====== Supplied data

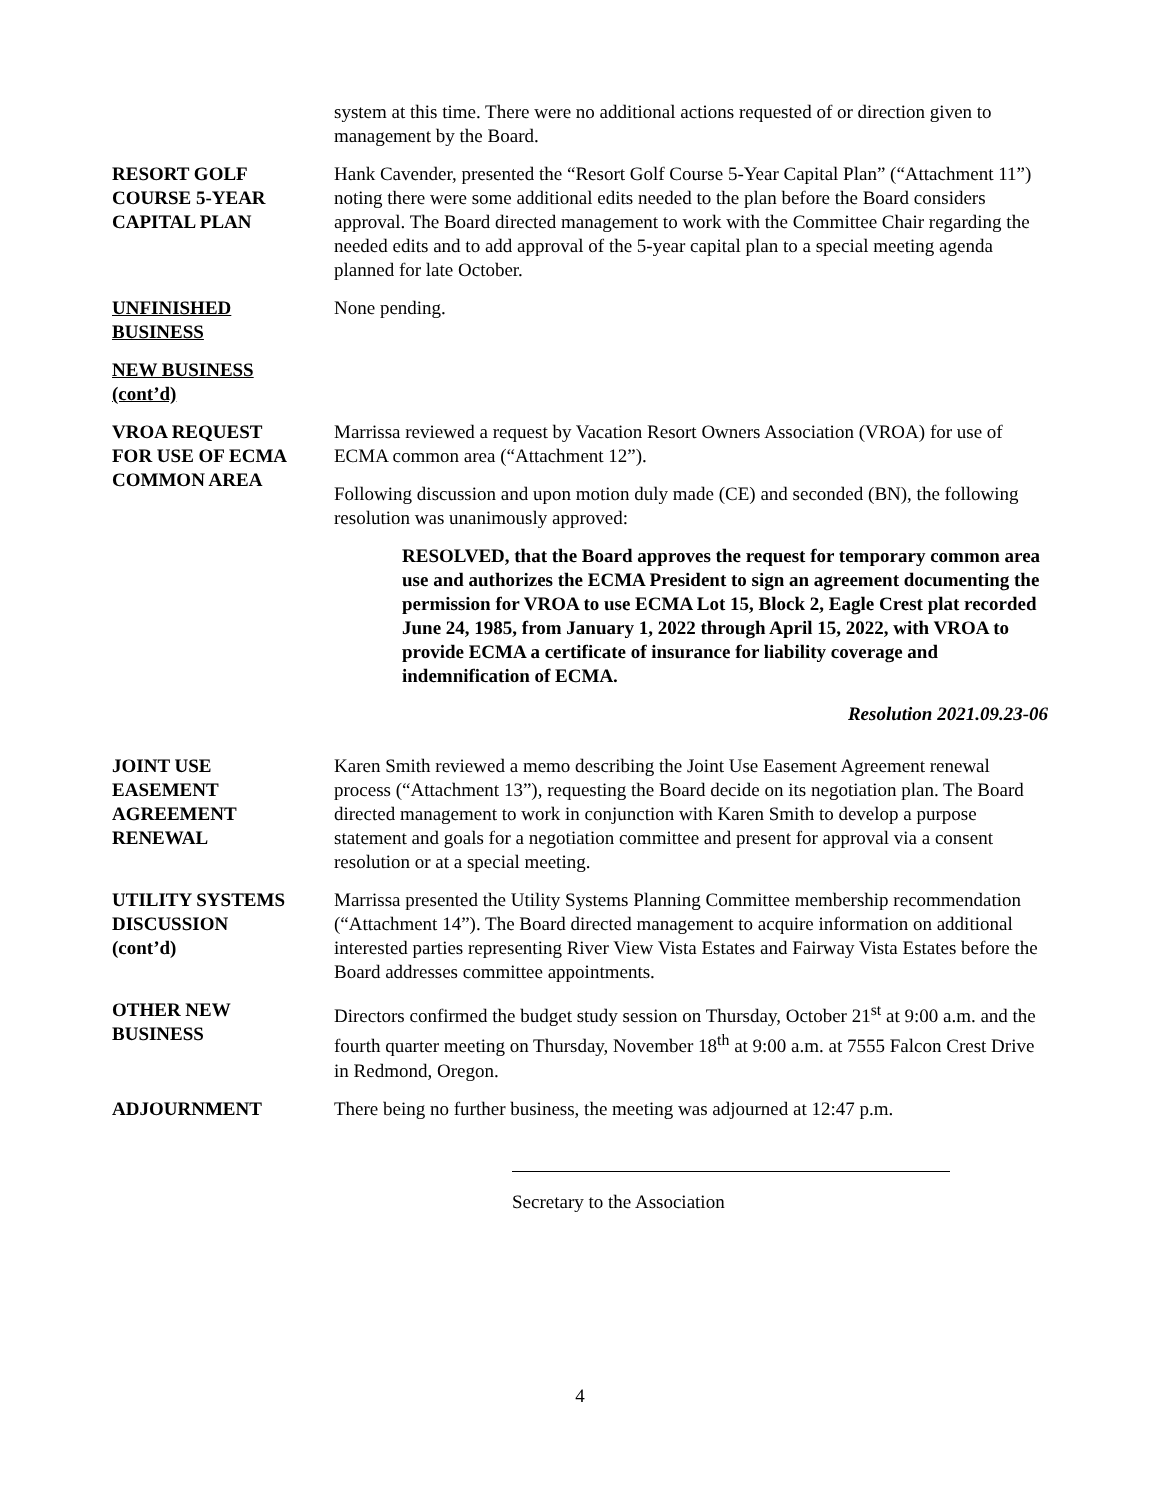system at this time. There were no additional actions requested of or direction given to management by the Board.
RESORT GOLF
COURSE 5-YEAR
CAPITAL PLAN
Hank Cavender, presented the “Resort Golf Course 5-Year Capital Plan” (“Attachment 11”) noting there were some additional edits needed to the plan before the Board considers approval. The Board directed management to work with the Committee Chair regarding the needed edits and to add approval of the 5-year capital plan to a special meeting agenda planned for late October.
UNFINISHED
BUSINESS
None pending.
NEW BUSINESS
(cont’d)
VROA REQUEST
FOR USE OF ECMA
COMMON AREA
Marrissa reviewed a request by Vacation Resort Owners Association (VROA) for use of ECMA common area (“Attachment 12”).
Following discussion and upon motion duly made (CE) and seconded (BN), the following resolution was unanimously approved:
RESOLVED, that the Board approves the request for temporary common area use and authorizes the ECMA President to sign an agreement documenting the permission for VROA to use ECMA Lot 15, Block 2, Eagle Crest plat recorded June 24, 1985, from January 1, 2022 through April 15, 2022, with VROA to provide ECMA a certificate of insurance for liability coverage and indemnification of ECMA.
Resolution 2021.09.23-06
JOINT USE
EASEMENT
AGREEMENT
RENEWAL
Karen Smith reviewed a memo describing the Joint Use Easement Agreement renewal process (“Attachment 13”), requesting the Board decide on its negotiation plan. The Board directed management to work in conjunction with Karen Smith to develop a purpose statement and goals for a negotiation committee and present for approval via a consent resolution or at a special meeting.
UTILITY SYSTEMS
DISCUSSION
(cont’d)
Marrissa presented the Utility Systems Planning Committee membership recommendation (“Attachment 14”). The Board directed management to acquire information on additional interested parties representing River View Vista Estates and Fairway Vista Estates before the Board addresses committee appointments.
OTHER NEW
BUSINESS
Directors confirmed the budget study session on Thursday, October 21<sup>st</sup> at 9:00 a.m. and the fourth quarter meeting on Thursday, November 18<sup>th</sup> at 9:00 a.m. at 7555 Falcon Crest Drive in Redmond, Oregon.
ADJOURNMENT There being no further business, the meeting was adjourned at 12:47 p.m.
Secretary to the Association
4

============

Assignment: From the first line of the entries above through the line with "Following discussion and", set down each line exactly and drop the pictures.

Expected answer:
system at this time. There were no additional actions requested of or direction given to management by the Board.
RESORT GOLF
COURSE 5-YEAR
CAPITAL PLAN
Hank Cavender, presented the “Resort Golf Course 5-Year Capital Plan” (“Attachment 11”) noting there were some additional edits needed to the plan before the Board considers approval. The Board directed management to work with the Committee Chair regarding the needed edits and to add approval of the 5-year capital plan to a special meeting agenda planned for late October.
UNFINISHED
BUSINESS
None pending.
NEW BUSINESS
(cont’d)
VROA REQUEST
FOR USE OF ECMA
COMMON AREA
Marrissa reviewed a request by Vacation Resort Owners Association (VROA) for use of ECMA common area (“Attachment 12”).
Following discussion and upon motion duly made (CE) and seconded (BN), the following resolution was unanimously approved:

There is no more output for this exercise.